### YOUR OBJECTIVE
Among the entries below, please repeat exactly and only the lines from the line containing "novidades e" to the line containing "akan terjadi tindak", both lines included.

### MATERIAL FOR THIS EXERCISE

....

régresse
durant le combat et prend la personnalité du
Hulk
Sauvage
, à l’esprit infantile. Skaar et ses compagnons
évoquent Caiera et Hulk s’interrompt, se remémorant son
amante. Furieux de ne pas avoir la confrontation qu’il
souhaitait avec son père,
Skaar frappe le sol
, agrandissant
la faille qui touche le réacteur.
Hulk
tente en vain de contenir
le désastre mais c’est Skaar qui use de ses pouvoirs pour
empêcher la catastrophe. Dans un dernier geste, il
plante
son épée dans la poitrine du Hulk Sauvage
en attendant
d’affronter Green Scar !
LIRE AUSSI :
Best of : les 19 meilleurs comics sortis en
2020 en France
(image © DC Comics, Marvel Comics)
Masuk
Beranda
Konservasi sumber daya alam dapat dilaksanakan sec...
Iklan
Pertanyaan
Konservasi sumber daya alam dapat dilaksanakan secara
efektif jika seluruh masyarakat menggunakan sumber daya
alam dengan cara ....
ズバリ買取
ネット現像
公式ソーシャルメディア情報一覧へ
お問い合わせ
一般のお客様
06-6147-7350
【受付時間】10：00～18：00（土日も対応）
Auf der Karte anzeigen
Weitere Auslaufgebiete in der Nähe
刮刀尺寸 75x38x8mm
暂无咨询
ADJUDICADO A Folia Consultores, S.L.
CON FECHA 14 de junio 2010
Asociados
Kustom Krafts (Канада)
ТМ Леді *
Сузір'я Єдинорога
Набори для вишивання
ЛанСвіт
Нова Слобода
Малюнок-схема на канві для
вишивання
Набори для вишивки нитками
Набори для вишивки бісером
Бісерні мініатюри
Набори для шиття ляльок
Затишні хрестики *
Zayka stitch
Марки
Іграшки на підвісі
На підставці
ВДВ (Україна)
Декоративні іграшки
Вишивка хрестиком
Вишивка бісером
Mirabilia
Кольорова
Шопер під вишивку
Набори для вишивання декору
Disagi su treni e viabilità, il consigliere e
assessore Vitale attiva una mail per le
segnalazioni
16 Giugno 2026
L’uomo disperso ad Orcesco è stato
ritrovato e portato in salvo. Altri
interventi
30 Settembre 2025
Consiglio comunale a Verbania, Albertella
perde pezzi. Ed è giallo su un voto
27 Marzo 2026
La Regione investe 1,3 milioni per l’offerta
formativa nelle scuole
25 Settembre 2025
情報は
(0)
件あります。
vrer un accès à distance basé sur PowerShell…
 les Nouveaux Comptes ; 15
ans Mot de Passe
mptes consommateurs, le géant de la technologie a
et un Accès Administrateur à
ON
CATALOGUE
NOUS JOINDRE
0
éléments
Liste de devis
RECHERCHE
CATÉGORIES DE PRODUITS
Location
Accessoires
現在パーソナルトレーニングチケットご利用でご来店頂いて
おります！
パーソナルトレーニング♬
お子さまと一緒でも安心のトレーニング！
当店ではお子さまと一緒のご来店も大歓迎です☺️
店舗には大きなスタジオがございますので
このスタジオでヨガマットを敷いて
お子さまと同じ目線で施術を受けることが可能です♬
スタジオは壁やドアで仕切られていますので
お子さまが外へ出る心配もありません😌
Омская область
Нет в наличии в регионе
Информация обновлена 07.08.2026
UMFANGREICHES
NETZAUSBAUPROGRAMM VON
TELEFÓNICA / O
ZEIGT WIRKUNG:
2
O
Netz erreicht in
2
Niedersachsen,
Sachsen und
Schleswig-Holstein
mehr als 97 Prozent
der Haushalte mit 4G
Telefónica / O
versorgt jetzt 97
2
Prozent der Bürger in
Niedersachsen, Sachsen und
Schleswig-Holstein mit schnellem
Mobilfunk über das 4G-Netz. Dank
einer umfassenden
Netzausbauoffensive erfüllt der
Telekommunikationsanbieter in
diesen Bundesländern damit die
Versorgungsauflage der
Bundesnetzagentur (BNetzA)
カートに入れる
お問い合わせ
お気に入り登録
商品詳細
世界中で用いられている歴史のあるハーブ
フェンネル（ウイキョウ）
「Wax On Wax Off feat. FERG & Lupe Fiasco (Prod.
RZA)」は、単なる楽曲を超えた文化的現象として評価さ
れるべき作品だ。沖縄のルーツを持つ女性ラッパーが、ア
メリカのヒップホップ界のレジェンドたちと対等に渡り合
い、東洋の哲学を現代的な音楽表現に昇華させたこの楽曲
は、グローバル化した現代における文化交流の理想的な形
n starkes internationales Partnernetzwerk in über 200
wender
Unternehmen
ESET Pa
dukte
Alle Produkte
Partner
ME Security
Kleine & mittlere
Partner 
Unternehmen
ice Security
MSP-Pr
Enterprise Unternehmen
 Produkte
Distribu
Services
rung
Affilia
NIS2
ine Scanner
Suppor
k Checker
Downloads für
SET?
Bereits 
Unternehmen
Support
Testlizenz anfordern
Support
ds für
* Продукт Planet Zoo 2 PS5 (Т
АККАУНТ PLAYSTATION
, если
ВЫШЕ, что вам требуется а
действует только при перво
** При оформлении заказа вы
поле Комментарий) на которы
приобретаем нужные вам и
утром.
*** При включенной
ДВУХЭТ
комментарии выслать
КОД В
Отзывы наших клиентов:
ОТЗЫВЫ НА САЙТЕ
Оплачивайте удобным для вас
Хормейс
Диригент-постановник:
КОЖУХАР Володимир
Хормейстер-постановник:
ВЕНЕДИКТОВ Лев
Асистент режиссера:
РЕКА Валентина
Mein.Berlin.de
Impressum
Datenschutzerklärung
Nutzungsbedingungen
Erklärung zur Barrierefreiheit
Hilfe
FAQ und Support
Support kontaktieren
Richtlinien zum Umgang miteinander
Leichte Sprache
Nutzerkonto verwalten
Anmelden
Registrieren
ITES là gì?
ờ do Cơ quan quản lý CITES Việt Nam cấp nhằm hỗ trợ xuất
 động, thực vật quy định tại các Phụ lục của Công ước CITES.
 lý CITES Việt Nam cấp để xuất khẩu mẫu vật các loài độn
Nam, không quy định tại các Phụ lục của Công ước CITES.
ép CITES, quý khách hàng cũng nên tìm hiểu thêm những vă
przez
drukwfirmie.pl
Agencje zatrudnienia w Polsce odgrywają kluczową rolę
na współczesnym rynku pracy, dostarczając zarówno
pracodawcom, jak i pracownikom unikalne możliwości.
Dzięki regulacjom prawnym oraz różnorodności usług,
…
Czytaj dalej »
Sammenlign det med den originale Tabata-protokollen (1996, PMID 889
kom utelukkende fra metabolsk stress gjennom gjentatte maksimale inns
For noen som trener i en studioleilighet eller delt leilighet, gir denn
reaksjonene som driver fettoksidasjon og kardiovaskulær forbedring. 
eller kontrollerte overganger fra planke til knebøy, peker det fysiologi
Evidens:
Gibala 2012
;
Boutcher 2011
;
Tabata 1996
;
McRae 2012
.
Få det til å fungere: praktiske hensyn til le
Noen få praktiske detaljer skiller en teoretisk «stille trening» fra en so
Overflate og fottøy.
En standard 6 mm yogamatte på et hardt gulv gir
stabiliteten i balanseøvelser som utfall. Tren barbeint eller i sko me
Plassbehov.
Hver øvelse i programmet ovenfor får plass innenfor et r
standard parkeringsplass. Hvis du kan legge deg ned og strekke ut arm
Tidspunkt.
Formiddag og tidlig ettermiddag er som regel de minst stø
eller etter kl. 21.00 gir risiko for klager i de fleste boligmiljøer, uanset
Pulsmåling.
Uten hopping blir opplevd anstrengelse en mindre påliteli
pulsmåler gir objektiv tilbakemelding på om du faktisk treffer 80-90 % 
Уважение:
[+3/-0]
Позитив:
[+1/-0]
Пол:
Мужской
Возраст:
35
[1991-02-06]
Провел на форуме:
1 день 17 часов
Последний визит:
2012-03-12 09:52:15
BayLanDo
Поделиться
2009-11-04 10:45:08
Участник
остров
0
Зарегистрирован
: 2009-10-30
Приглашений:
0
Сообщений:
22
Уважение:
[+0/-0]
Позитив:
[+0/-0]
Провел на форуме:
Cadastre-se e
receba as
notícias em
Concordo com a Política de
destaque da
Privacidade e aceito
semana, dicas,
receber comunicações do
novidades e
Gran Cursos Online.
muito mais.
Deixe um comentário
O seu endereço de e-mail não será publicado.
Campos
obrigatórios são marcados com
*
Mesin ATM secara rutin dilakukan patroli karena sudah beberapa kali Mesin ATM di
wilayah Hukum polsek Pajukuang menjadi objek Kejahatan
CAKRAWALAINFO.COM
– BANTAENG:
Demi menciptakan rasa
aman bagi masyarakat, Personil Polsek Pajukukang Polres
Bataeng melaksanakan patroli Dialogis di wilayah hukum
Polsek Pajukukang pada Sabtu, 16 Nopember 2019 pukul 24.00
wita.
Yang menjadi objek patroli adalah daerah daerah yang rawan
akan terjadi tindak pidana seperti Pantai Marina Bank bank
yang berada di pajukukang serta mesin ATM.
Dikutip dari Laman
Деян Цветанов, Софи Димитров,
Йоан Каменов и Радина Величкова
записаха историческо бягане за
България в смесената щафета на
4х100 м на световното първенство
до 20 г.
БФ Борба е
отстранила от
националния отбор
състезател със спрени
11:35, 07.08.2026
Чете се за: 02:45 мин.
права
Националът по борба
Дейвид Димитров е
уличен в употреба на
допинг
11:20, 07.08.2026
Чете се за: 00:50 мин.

....

### ANSWER SPACE
novidades e
Gran Cursos Online.
muito mais.
Deixe um comentário
O seu endereço de e-mail não será publicado.
Campos
obrigatórios são marcados com
*
Mesin ATM secara rutin dilakukan patroli karena sudah beberapa kali Mesin ATM di
wilayah Hukum polsek Pajukuang menjadi objek Kejahatan
CAKRAWALAINFO.COM
– BANTAENG:
Demi menciptakan rasa
aman bagi masyarakat, Personil Polsek Pajukukang Polres
Bataeng melaksanakan patroli Dialogis di wilayah hukum
Polsek Pajukukang pada Sabtu, 16 Nopember 2019 pukul 24.00
wita.
Yang menjadi objek patroli adalah daerah daerah yang rawan
akan terjadi tindak pidana seperti Pantai Marina Bank bank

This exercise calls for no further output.